* [WHAT YOU HAVE TO DO] Please rewrite the records with "bounding box" replaced by "enclosing rectangle" wherever it occurs, changing nothing else.

* [Element position data]
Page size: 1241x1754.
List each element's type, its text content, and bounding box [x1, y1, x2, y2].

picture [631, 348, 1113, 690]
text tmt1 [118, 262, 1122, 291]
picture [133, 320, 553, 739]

* [WRITTEN ANSWER]
Page size: 1241x1754.
List each element's type, its text content, and enclosing rectangle [x1, y1, x2, y2].

picture [631, 348, 1113, 690]
text tmt1 [118, 262, 1122, 291]
picture [133, 320, 553, 739]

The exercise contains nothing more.